Collected data:

━━━━━━

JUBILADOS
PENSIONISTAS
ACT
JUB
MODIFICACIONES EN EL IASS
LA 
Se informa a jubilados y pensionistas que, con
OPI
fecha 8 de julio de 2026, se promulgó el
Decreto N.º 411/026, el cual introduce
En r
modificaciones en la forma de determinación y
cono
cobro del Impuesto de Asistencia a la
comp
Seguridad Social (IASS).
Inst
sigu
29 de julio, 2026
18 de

━━━━━━

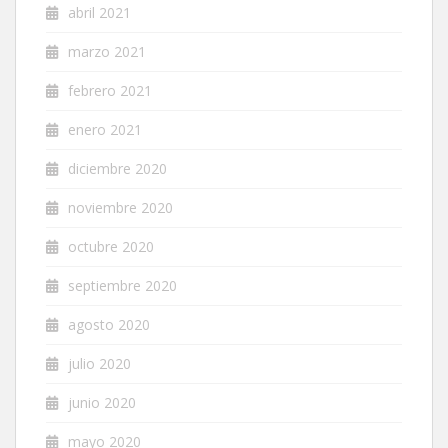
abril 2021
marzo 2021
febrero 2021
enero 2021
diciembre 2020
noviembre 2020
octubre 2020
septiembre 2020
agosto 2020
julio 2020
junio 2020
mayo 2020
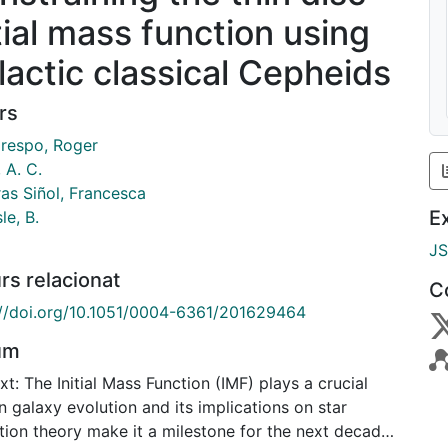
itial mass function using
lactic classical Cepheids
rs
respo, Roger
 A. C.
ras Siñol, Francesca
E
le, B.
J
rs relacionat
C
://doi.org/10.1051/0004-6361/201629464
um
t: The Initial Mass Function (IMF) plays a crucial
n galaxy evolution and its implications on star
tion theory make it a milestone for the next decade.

━━━━━━

## Work order
Starting at the line above that contains "ras Siñol, Francesca", repeat each line exactly up to and including the line that contains "tion theory make", and stop there.

## Output for this task
ras Siñol, Francesca
E
le, B.
J
rs relacionat
C
://doi.org/10.1051/0004-6361/201629464
um
t: The Initial Mass Function (IMF) plays a crucial
n galaxy evolution and its implications on star
tion theory make it a milestone for the next decade.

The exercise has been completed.